The first barrier for a routine use of US in the assessment of SIJs is the lack of consensus regarding the standardization of both, the technique and the machine settings to adequately explore this complex anatomical structure. The latest is an important obstacle because SIJs are located in a deep anatomical position surrounded by important ligaments and muscular mass, which can impair the visualization of the entire joint. In fact, most of studies have mainly described the US visualization of the superior/proximal one third of the SIJs. Thus, frequently remain unexplored the medial and inferior/distal one third of the joint where may start the inflammatory process in SIJs, especially in early stages of the disease process.

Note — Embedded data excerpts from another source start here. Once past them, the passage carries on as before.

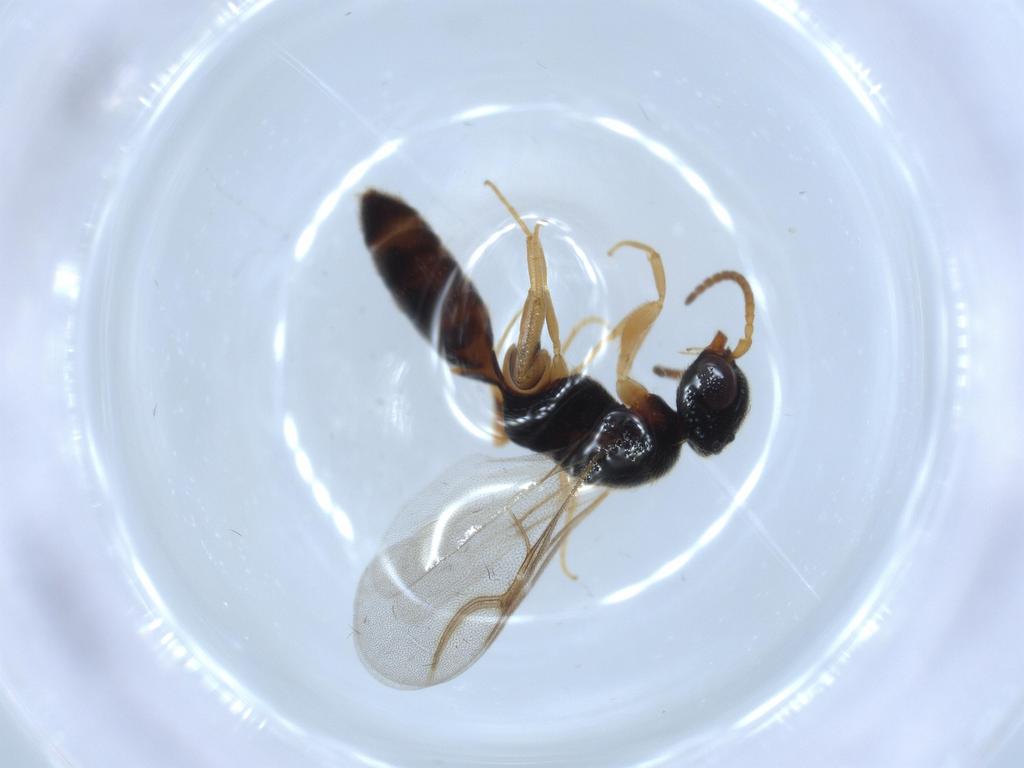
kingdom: Animalia
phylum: Arthropoda
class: Insecta
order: Hymenoptera
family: Bethylidae
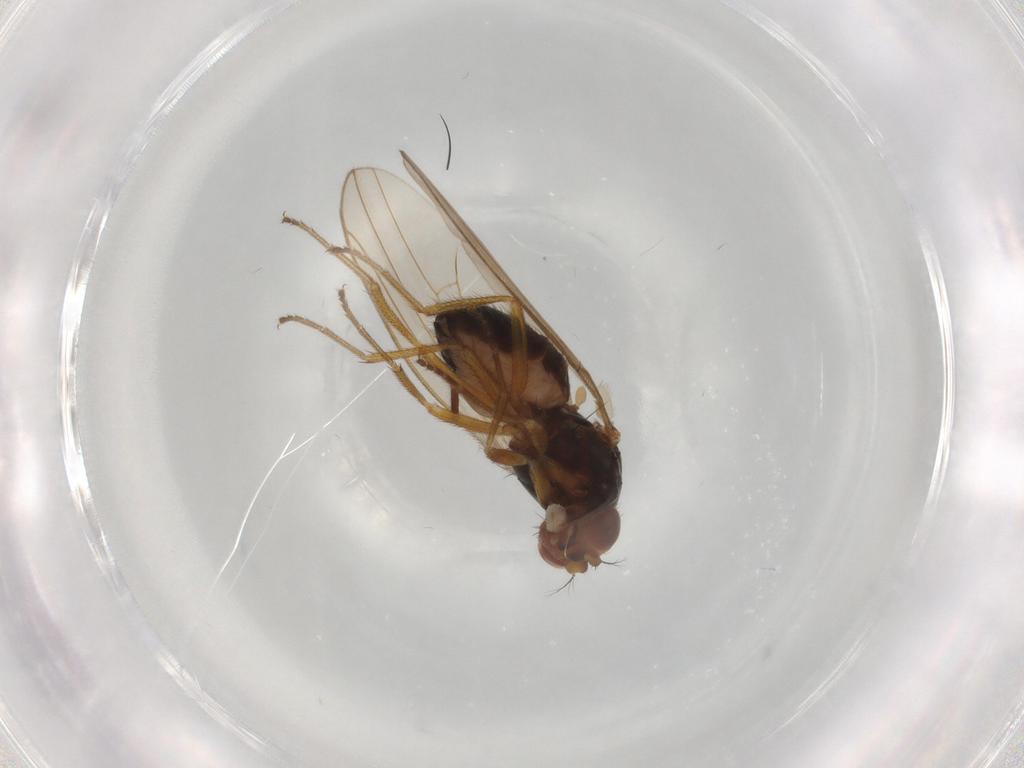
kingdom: Animalia
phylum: Arthropoda
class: Insecta
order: Diptera
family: Drosophilidae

To determine the activity of inflammatory process at SIJs level, it is necessary to use US techniques that evaluate the vascularization inside the joint [17, 22, 23]. Here, there is an another issue that needs more work by the experts. There is no consensus regarding how should be assess the vascularization (by PD, CD, spectral Doppler, calculation of RI?) and how it might be quantified (quantitative or semiquantitative method?) [18, 19, 22, 23].

As Castillo-Gallegos et al. mentioned, close to the SIJs, there are different sacral foramens that contain vessels, which may generate confusion at the time of interpretation, inducing especially false positives. Her group showed as the measurement of the RI as mandatory complement of a previous positive Doppler signal increase the accuracy of the finding. Thus, it seems to be the correct approach to minimize the bias of interpretation. However, standardization (settings and techniques) and dedicated training are also mandatory targets. Finally, the limited acoustic window for the sonographic visualization of SIJs does not permit satisfactory grayscale information regarding the presence of erosions, effusion, soft tissues or other morphostructural changes useful to classify the sacroiliitis. In fact, at date, only two studies proposed the assessment of grayscale findings by US [20, 21].

Notwithstanding, future initiatives will undoubtedly solve these gaps; especially strong efforts must be made towards the standardization of the technique (settings, type of transducers and acquisition of images) and interpretation. This point address the priority on educational aspects aimed to uniform the use and application of US in the assessment of SIJs. Additionally, studies exploring the reliability of US findings in SIJs, the concurrent validity (using MRI or histology as reference) and the feasibility in terms of time expend for the US examination of SIJs should be also the milestone of the futures investigations in this topic. Castillo-Gallego et al. declare that 3–5 min (2 more minutes including spectral Doppler) was sufficient for each examination. It seems to be a good starting point.

In conclusion, although MRI is still the imaging method of reference for the assessment of inflammatory process and anatomical damage of SIJs, especially in the early stages, CDUS is demonstrating capability to become an additional method for an initial screening of those patients with inflammatory low back pain and clinical suspicion of sacroiliitis.